Start of Raw data

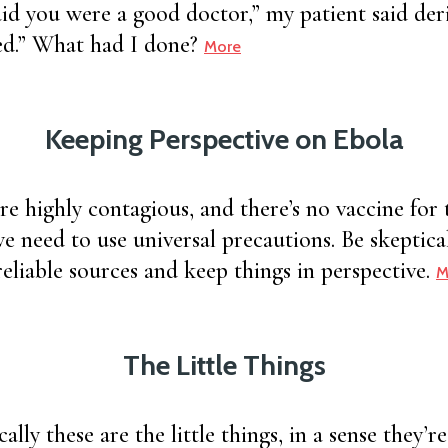
d you were a good doctor,” my patient said deris
ed.” What had I done?
More
Keeping Perspective on Ebola
are highly contagious, and there’s no vaccine for t
we need to use universal precautions. Be skeptica
reliable sources and keep things in perspective.
M
The Little Things
lly these are the little things, in a sense they’re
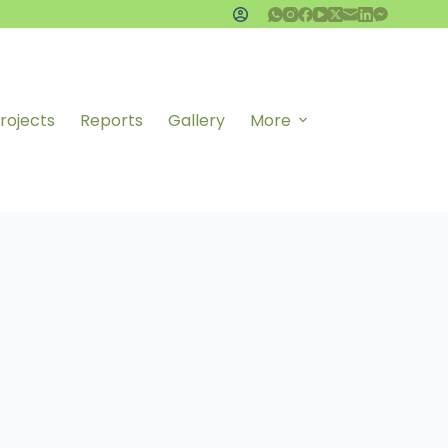
rojects
Reports
Gallery
More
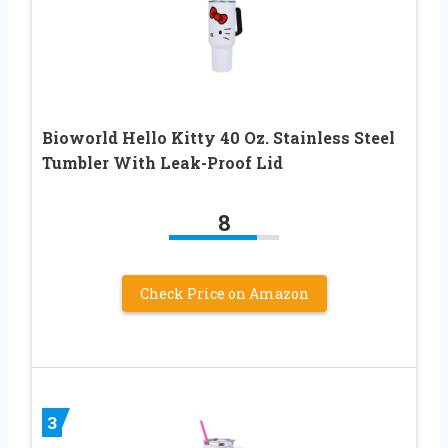
Bioworld Hello Kitty 40 Oz. Stainless Steel
Tumbler With Leak-Proof Lid
8
Check Price on Amazon
3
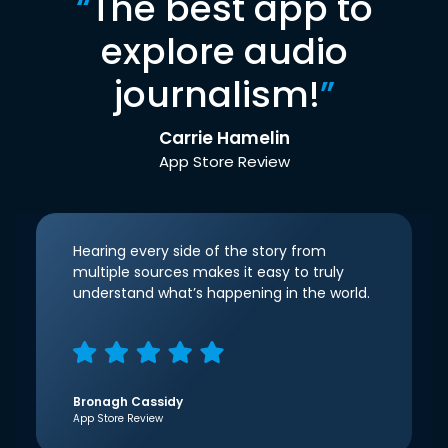
“
The best app to
explore audio
journalism!
”
Carrie Hamelin
App Store Review
Hearing every side of the story from
multiple sources makes it easy to truly
understand what’s happening in the world.
Bronagh Cassidy
App Store Review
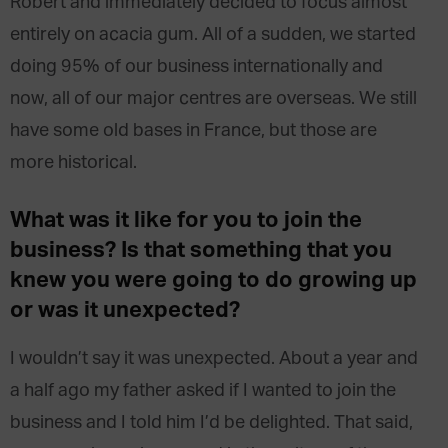
Robert and immediately decided to focus almost
entirely on acacia gum. All of a sudden, we started
doing 95% of our business internationally and
now, all of our major centres are overseas. We still
have some old bases in France, but those are
more historical.
What was it like for you to join the
business? Is that something that you
knew you were going to do growing up
or was it unexpected?
I wouldn’t say it was unexpected. About a year and
a half ago my father asked if I wanted to join the
business and I told him I’d be delighted. That said,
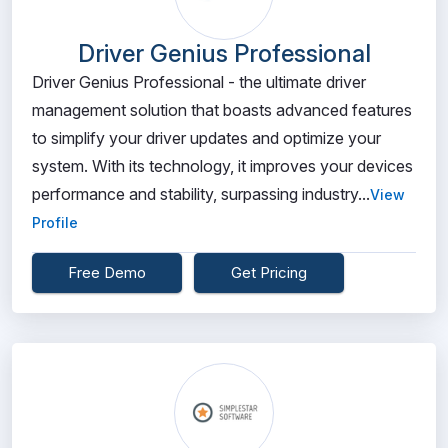
Driver Genius Professional
Driver Genius Professional - the ultimate driver
management solution that boasts advanced features
to simplify your driver updates and optimize your
system. With its technology, it improves your devices
performance and stability, surpassing industry...
View
Profile
Free Demo
Get Pricing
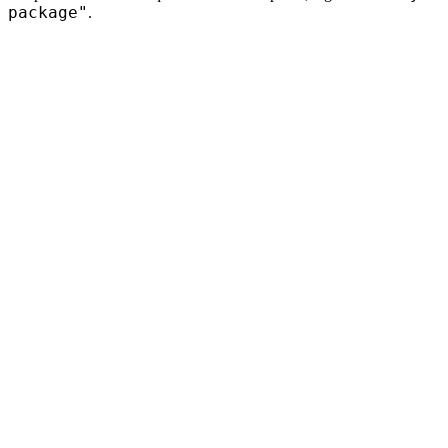
package"
.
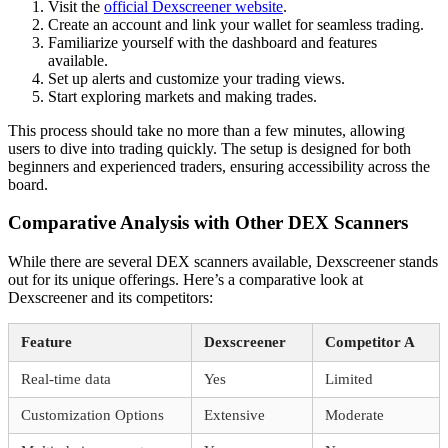
Visit the
official Dexscreener website
.
Create an account and link your wallet for seamless trading.
Familiarize yourself with the dashboard and features
available.
Set up alerts and customize your trading views.
Start exploring markets and making trades.
This process should take no more than a few minutes, allowing
users to dive into trading quickly. The setup is designed for both
beginners and experienced traders, ensuring accessibility across the
board.
Comparative Analysis with Other DEX Scanners
While there are several DEX scanners available, Dexscreener stands
out for its unique offerings. Here’s a comparative look at
Dexscreener and its competitors:
Feature
Dexscreener
Competitor A
Real-time data
Yes
Limited
Customization Options
Extensive
Moderate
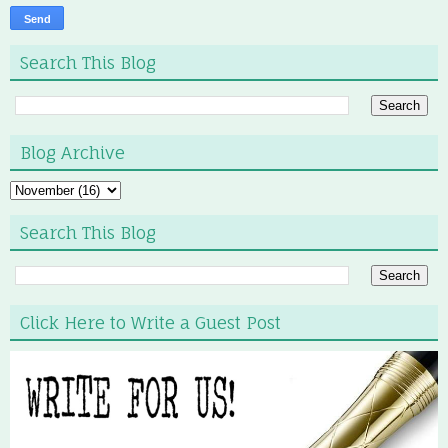
Search This Blog
Blog Archive
Search This Blog
Click Here to Write a Guest Post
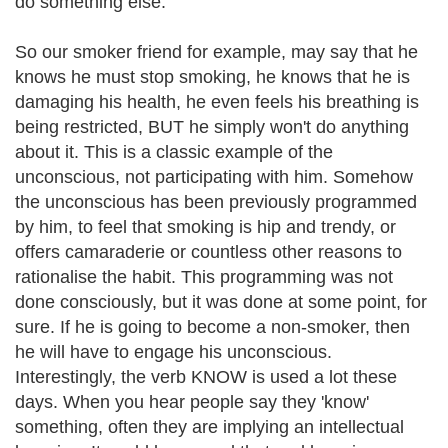
do something else.
So our smoker friend for example, may say that he
knows he must stop smoking, he knows that he is
damaging his health, he even feels his breathing is
being restricted, BUT he simply won't do anything
about it. This is a classic example of the
unconscious, not participating with him. Somehow
the unconscious has been previously programmed
by him, to feel that smoking is hip and trendy, or
offers camaraderie or countless other reasons to
rationalise the habit. This programming was not
done consciously, but it was done at some point, for
sure. If he is going to become a non-smoker, then
he will have to engage his unconscious.
Interestingly, the verb KNOW is used a lot these
days. When you hear people say they 'know'
something, often they are implying an intellectual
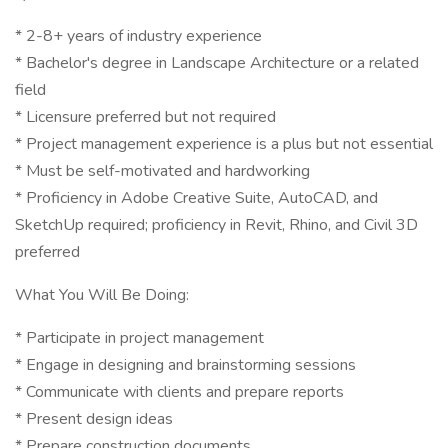
* 2-8+ years of industry experience
* Bachelor's degree in Landscape Architecture or a related
field
* Licensure preferred but not required
* Project management experience is a plus but not essential
* Must be self-motivated and hardworking
* Proficiency in Adobe Creative Suite, AutoCAD, and
SketchUp required; proficiency in Revit, Rhino, and Civil 3D
preferred
What You Will Be Doing:
* Participate in project management
* Engage in designing and brainstorming sessions
* Communicate with clients and prepare reports
* Present design ideas
* Prepare construction documents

End of Raw data

**Exercise objective**
Begin at the line in the entries above that has "The best app to", stop after the line that has "doing 95% of our business internationally and", and output exactly those lines without pictures.

**Response to the exercise**
The best app to
explore audio
journalism!
”
Carrie Hamelin
App Store Review
Hearing every side of the story from
multiple sources makes it easy to truly
understand what’s happening in the world.
Bronagh Cassidy
App Store Review
Robert and immediately decided to focus almost
entirely on acacia gum. All of a sudden, we started
doing 95% of our business internationally and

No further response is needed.